* _PASSAGE TO READ_
BEGIN

"John the Fisherman" is the debut single by American rock band Primus. It was first released on December 30, 1989 on the live album Suck on This, then re-released a year later on May 17, 1990, this time on their debut studio album Frizzle Fry as the lead single.

The band's frontman Les Claypool said of the song:  "John the Fisherman" was written so long ago. I like to write about things I know about so that I don’t sound like a dipshit talking over my head. I fish. Some dads take their kids to football games or baseball games. My dad took me fishing. That’s what we did, almost every weekend. My uncle, my grandfather, that’s what we did. It’s a big part of my history. So, for me, it was always easy to write about. These fishing songs kept popping up, themes about the ocean, and it made it like a chronicle, a subdivision of our body of work.

The live version of "John the Fisherman" that appears on Suck on This contains an intro consisting of the intro to the 1981 Rush instrumental "YYZ".

Release
Although the band did release the song as a single and filmed a video for it (featuring the band members performing the song on a boat, with a cameo appearance by Kirk Hammett of Metallica, who has been a close friend of Claypool since they attended the same school), the single had very limited success due to its being released on an indie label, and the band did not receive mainstream attention until their next single, "Jerry Was a Race Car Driver", from their 1991 major label debut Sailing the Seas of Cheese. Because of this, many overlook "John the Fisherman" and claim "Jerry Was a Race Car Driver" was Primus' first single. When Frizzle Fry was re-released in 2002, many fans who caught on during the major label days of the band bought the album, and it became a fan favorite. There was a new interest in this song, and it received some radio and MTV airplay.

END

* _ASSIGNMENT_
Pick up the article on the Primus single "John the Fisherman" after its final sentence and keep writing in the same style. The entries that follow are a separate set of material, apart from the article on the Primus single.

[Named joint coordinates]
BEGIN

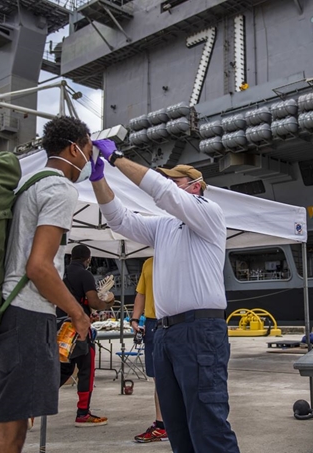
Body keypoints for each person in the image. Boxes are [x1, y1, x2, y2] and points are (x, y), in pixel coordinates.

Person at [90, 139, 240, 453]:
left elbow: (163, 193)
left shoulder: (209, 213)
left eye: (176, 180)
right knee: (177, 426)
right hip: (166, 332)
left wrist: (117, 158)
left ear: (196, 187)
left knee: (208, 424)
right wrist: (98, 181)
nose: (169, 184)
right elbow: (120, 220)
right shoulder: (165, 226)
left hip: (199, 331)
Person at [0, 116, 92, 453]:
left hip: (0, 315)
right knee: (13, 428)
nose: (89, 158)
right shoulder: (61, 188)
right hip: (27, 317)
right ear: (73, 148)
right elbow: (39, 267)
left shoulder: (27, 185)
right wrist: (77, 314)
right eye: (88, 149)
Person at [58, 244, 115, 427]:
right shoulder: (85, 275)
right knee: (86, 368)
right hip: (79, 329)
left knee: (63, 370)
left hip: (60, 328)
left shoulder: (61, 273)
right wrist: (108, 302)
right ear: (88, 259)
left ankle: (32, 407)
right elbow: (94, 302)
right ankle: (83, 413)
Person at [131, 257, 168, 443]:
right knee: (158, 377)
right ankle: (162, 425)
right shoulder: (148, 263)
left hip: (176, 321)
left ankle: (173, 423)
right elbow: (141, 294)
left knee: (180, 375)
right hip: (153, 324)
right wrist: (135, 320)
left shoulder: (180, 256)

END
BEGIN

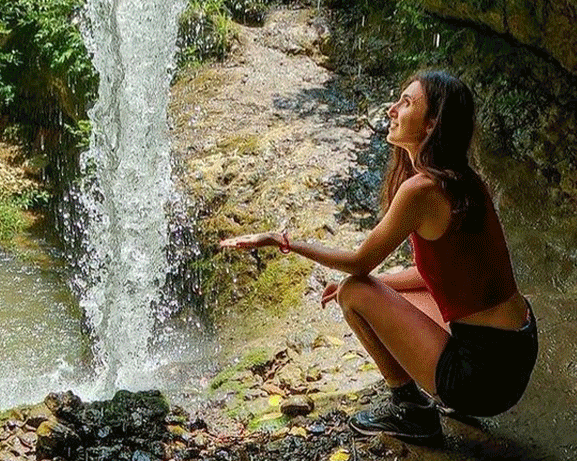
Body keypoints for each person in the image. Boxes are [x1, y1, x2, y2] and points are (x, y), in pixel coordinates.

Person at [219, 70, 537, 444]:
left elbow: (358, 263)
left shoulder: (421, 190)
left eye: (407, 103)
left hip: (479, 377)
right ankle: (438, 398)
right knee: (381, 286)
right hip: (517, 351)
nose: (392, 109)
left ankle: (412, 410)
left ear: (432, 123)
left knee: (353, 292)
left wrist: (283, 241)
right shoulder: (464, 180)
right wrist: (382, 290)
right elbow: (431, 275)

END

* _OUTPUT FOR THIS EXERCISE_
Fisherman's Chronicles
"John the Fisherman" is the first part of a four-part story called the "Fisherman's Chronicles", which continued on Primus' later albums. Its immediate sequel was "Fish On (Fisherman Chronicles, Chapter II)" on 1991's Sailing the Seas of Cheese, followed by "The Ol' Diamondback Sturgeon (Fisherman's Chronicles, Pt. 3)" on 1993's Pork Soda and most recently "Last Salmon Man" on 2011's Green Naugahyde.

Reception
AllMusic writer Ned Raggett thought that the song "probably remains the most concentrated blast" on the album.

Appearances
Master recording in Guitar Hero II
South Park episode "Guitar Queer-O"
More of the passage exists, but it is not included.